If arhitecture is made by brand new rookie straight from university, then I bet architecture is more harmful for developement that useful. If architecture is made by some geek, who have weird fetish to some specific technology and wants to use it, it is likely that it project is going to be disaster. If architect really can't communicate with customers or understand problem space - then it is guranteed to be disaster.
If arhitect have enough experience, knows her limits, remembers that arhitecture is going to change when development progress, leaves enough work space for developers and understand problem space - then it just might be useful. If software team is going to have more than 3 persons, then architecture is needed - even bad architecture might be then better than no architecture at all (assuming that team have champion who smells fast enough bad architecture and have big enough balls to force architecture refactoring).
Personally I prefere prototyping, partial designing and refactoring. Identify components, design most critical component: try different approaches, test their performance, identify limitiations, implement most critical component - and then build other components around it. Design for refactoring, separate components by interfaces and allow only minimal coupling.
This is the internet, where the men are men, the women are men and kids are the FBI.
Think, in the definition of the survey omitted the word "formal".
Without it the question has a little sense for the human beings.
Their main difference from, say, monkeys is exactly this: planing somehow or other every their step.
My English is permanently under construction. Be patient !!
You, we, must decide what is trivial however. If stove pipe, same program that you wrote yesterday, then no. If distrubuted, complex, new, then yes. It seems obvious....Depending upon how many fine projects one has seen fail, I suppose.
OK, I am really ranting here a little: software needs to be designed. However, by the time the word "architecture" kicks in, it is most probably over-designed, and developers will spend most of their time fighting the architecture instead of solving real-life problems for the users.

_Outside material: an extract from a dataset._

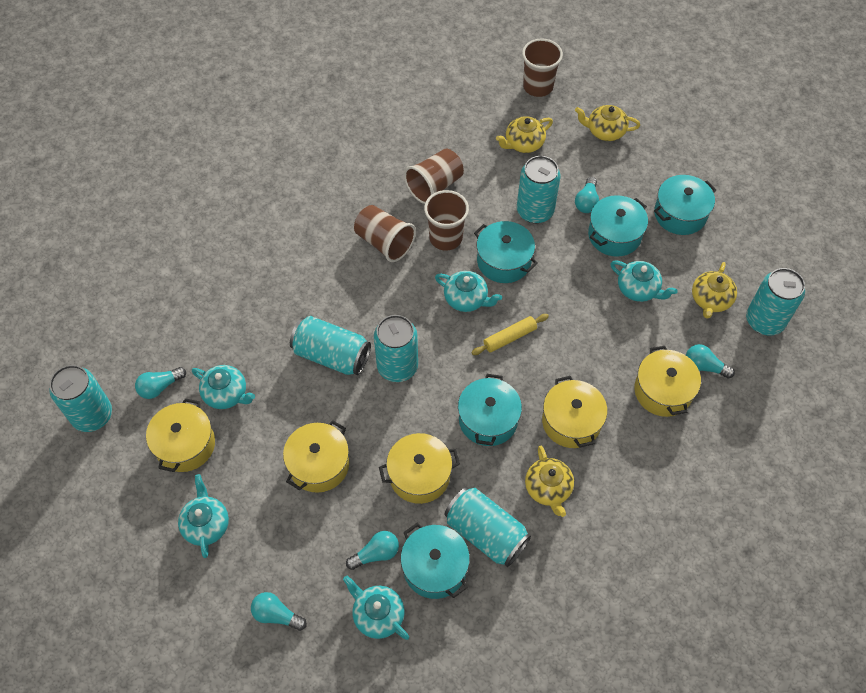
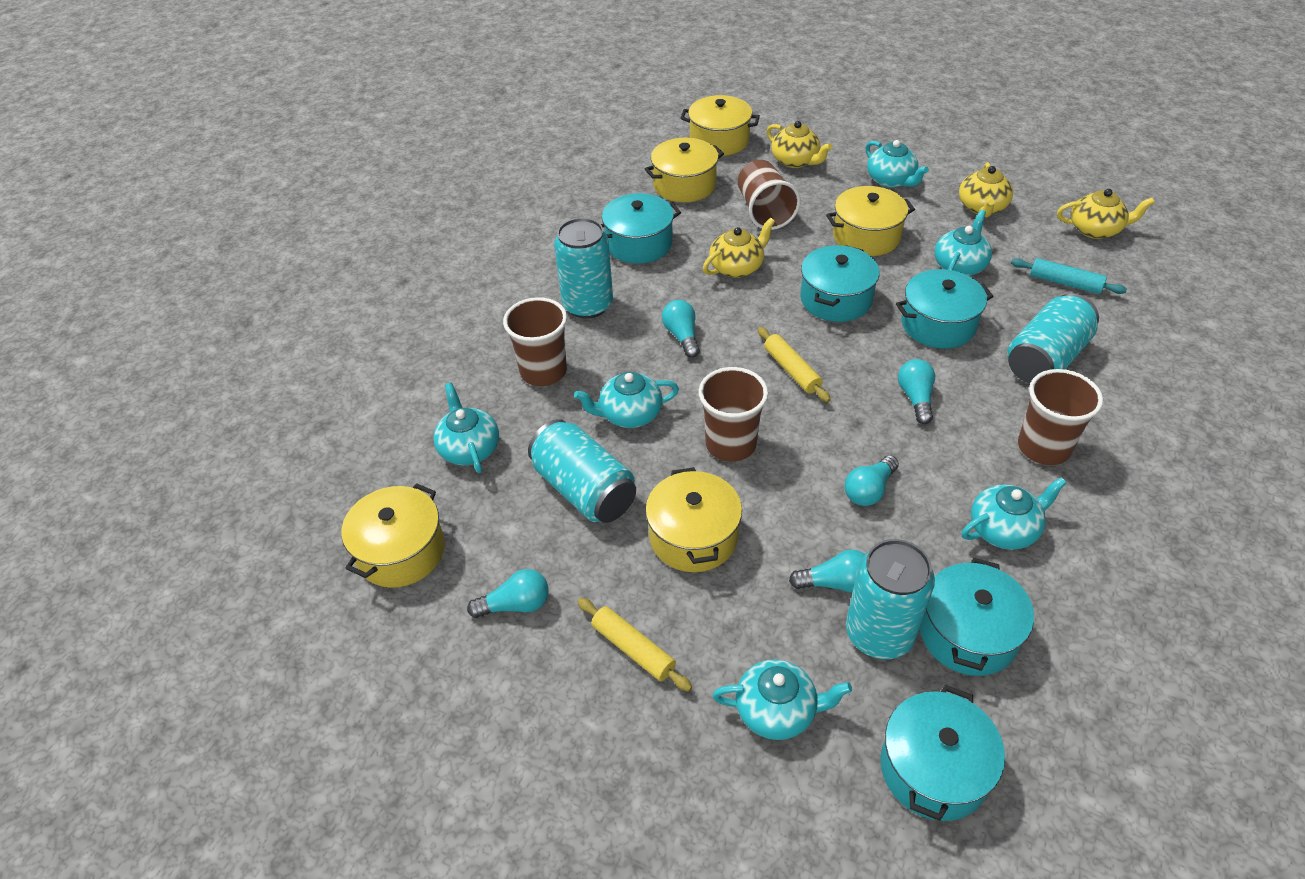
turquoise can: [49,365,112,432] [290,316,371,375] [374,315,418,382] [444,487,531,567] [517,156,561,223] [746,268,805,335] = 6 -> [528,419,636,523] [554,218,613,319] [846,539,935,659] [1007,293,1099,383] = 4
turquoise rolling pin: none = 0 -> [1011,258,1127,294] = 1
turquoise teapot: [178,474,229,558] [192,365,255,409] [343,576,409,640] [435,271,502,312] [610,261,678,302] = 5 -> [433,383,499,473] [574,372,679,428] [712,659,852,740] [865,140,929,188] [934,210,992,276] [962,477,1067,550] = 6
yellow rolling pin: [471,314,549,355] = 1 -> [577,598,692,692] [758,327,831,402] = 2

I agree somewhat, however I have noticed that the use of the word "architecture" in practice often indicates overengineered code. I have seen examples of simple and effective design, but no-one used the word "architecture" there.
I think that may be more indicative of a problem with the developers (lack of maturity and/or focus) vs. the architecture.
Sorry, but if as a developer, I spend most of my time trying to figure out what the heck the "architecture" is trying to accomplish and how to add a simple feature that a customer wants, I say the problem is with architecture, not with developers. If I need to edit various (often undocumented) XML files and (in case of .NET) insert attributes to add a simple control to a dialog, I say the problem is with the architecture. If I need to spend hours trying to figure out how to open a simple file, I say the problem is with the architecture, not developers.
I've seen that problem in at least three companies I worked at - all of them filled with smart people and relatively well organized.
You're right. I misread "fighting the architecture" as "fighting about the architecture". If the architecture forces you to go through hoops to implement something straightforward, that indeed smells like a poor architecture.